Kajetan Młynarski.jpg (820 KB)

Sebastian Młynarski urodził się 19 stycznia 1659 roku w Kętach, rodzinnym mieście św. Jana Kantego, profesora Akademii Krakowskiej. Jego rodzicami byli Paweł i Anna Młynarscy, znani i szanowani powszechnie mieszczanie.[1] Ochrzczony w miejscowym kościele otrzymał imię Sebastian i chyba tylko ono, w niezrozumiały zresztą dla otoczenia sposób, zapowiadało przyszły los chłopca, który za kilkadziesiąt lat podzielił ze swym patronem męczeńską śmierć. Pierwsze lata spędził Sebastian Młynarski zapewne przy rodzicach, uczęszczając do miejscowej szkoły, zdobywając w niej wykształcenie i wychowanie chrześcijańskie. Nie wiadomo jak i kiedy zrodziło się jego powołanie paulińskie. Może były to opowiadania o klasztorze w Częstochowie, gdzie biali mnisi strzegli świętości Cudownego Obrazu Matki Bożej? A może była to pielgrzymka odbyta na Jasną Górę, podczas której zapragnął zostać paulinem?
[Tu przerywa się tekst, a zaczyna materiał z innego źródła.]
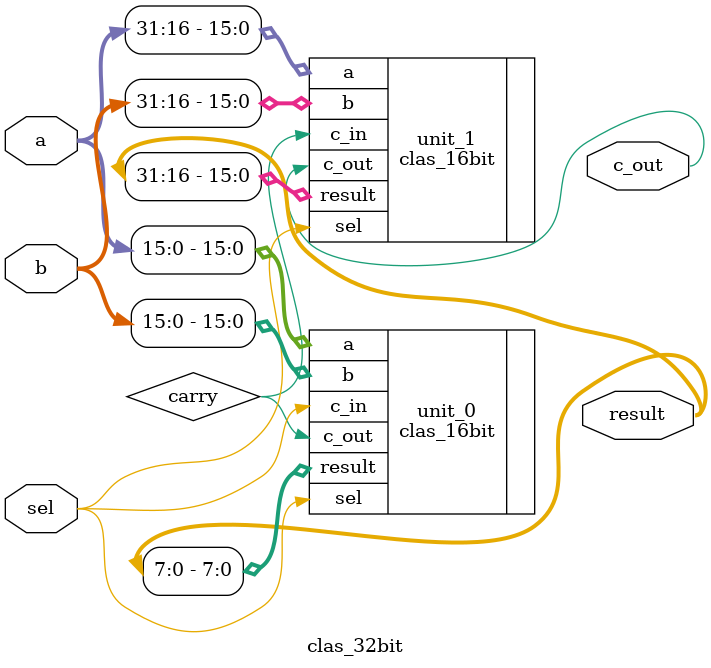
<source format=v>
module clas_32bit(sel, a, b, result, c_out);
    input sel;
    input [31:0] a,b;
    output [31:0] result;
    output c_out;

    wire carry;

    clas_16bit unit_0(
        .a(a[15:0]),
        .b(b[15:0]),
        .sel(sel),
        .result(result[7:0]),
        .c_in(sel),
        .c_out(carry)
    );

    clas_16bit unit_1(
        .a(a[31:16]),
        .b(b[31:16]),
        .sel(sel),
        .result(result[31:16]),
        .c_in(carry),
        .c_out(c_out)
    );
endmodule
</source>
Do zakonu wstąpił mając 28 lat w 1687 roku. Po odbytym nowicjacie, w dniu 6 sierpnia 1688 roku złożył profesję wieczystą na ręce o. prowincjała Tobiasza Czechowicza.

Dla brata Kajetana (takie otrzymał imię zakonne) nadszedł czas formacji. Zgodnie z konstytucjami zakonu z 1643 roku okres studium filozoficzno-teologicznego trwał 8 lat. W prowincji polskiej funkcję domów spełniały klasztory: Jasna Góra, gdzie uczono się filozofii oraz Skałka w Krakowie, gdzie studiowano teologię. Kajetan Młynarski, ukończywszy oba kursy, został wyświęcony na kapłana. Istnieje niewiele wzmianek o jego późniejszym życiu i pracy. Wiadomo, że był członkiem konwentu brdowskiego w roku 1696.[2] Gdy przed zakonem otworzyła się perspektywa pracy w granicach Litwy, został przeniesiony do Włodawy i tu rozpoczął działalność jako administrator nowej fundacji, współpracując z o. Dominikiem Paprockim i o. Krzysztofem Lateckim.

Klasztor

Pierwsze projekty założenia we Włodawie klasztoru paulinów pojawiły się w roku 1698.[3] Wtedy to podkomorzy brzeski Ludwik Pociej zwrócił się z propozycją fundacji paulińskiej do o. Tobiasza Czechowicza, ówczesnego prowincjała, który ją zaaprobował. Fundacja, jak wynika ze źródeł, miała charakter dziękczynny za uratowanie życia Pociejowi, gdy ten napadnięty przez oddział Michała Sapiehy zdołał wymknąć się pogoni i dostał się do Warszawy, gdzie znalazł schronienie w klasztorze ojców paulinów.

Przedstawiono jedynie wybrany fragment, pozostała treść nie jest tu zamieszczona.